We should have seen it coming with the development of the "doughnut spare," that sawed-off distant relative of the full spare that was marketed as a space-saver, and can carry you only a certain distance while your car looks like it's somehow ailing in one wheel well.

I've known about this for the two years I've been poking around dealerships looking to leave my 2003 Mini-Behemoth behind for something leaner and cleaner. That's when the tire notation on the window stickers started disappearing, replaced by verbiage about an inflator. That's a can filled with stuff that will plug the leak until you can reach a repair shop or a tire dealer.

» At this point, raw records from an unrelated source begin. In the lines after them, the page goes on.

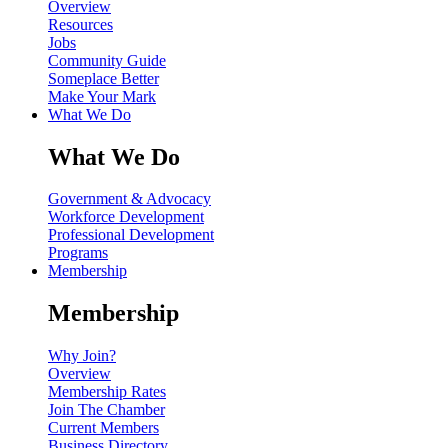
Overview
Resources
Jobs
Community Guide
Someplace Better
Make Your Mark
What We Do
What We Do
Government & Advocacy
Workforce Development
Professional Development
Programs
Membership
Membership
Why Join?
Overview
Membership Rates
Join The Chamber
Current Members
Business Directory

Salesmen, bless 'em, are trained to downplay the necessity of dragging around that extra weight. And since no car manufacturer seems to be in any hurry to develop a more efficient engine, there aren't many choices but to toss some ballast over the side.

However, if your tire blows out and shreds, we'll have no choice but to wait until a tow truck arrives with a replacement, and we'll be relegated to a standing-and-watching status. The satisfaction of remediating a problem with your own two hands, a jack, and a lug wrench will become a distant memory.

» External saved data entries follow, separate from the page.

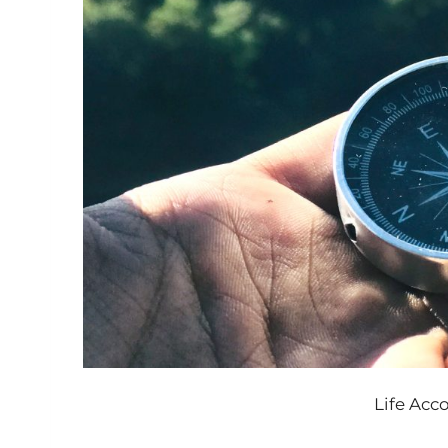
Life Ac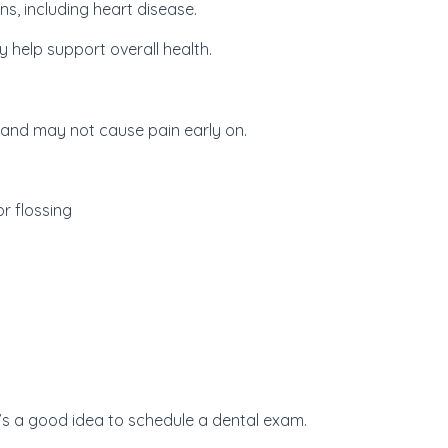
ns, including heart disease.
 help support overall health.
and may not cause pain early on.
r flossing
t’s a good idea to schedule a dental exam.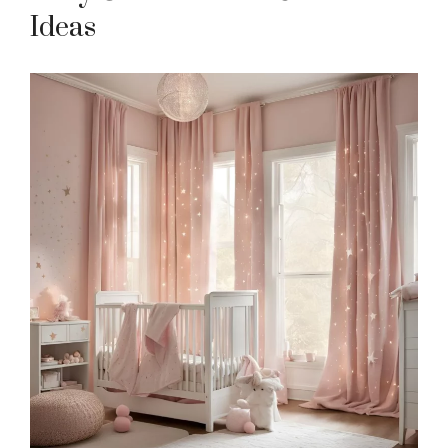
Ideas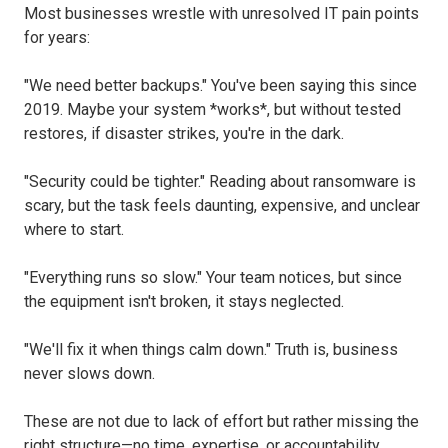
Most businesses wrestle with unresolved IT pain points
for years:
"We need better backups." You've been saying this since
2019. Maybe your system *works*, but without tested
restores, if disaster strikes, you're in the dark.
"Security could be tighter." Reading about ransomware is
scary, but the task feels daunting, expensive, and unclear
where to start.
"Everything runs so slow." Your team notices, but since
the equipment isn't broken, it stays neglected.
"We'll fix it when things calm down." Truth is, business
never slows down.
These are not due to lack of effort but rather missing the
right structure—no time, expertise, or accountability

Eventually, no one will remember how to change a tire because there's someone to do it, the same way I can't even remember my wife's cell number because my phone does it.

Then, the only spare tires we'll see are the ones in the vicinity of our belts while we're at fast-food drive-ups, because we no longer know how to cook something at home.

I'm thinking of having the tire on my Mini Behemoth bronzed for posterity. Maybe the Smithsonian will want it some day.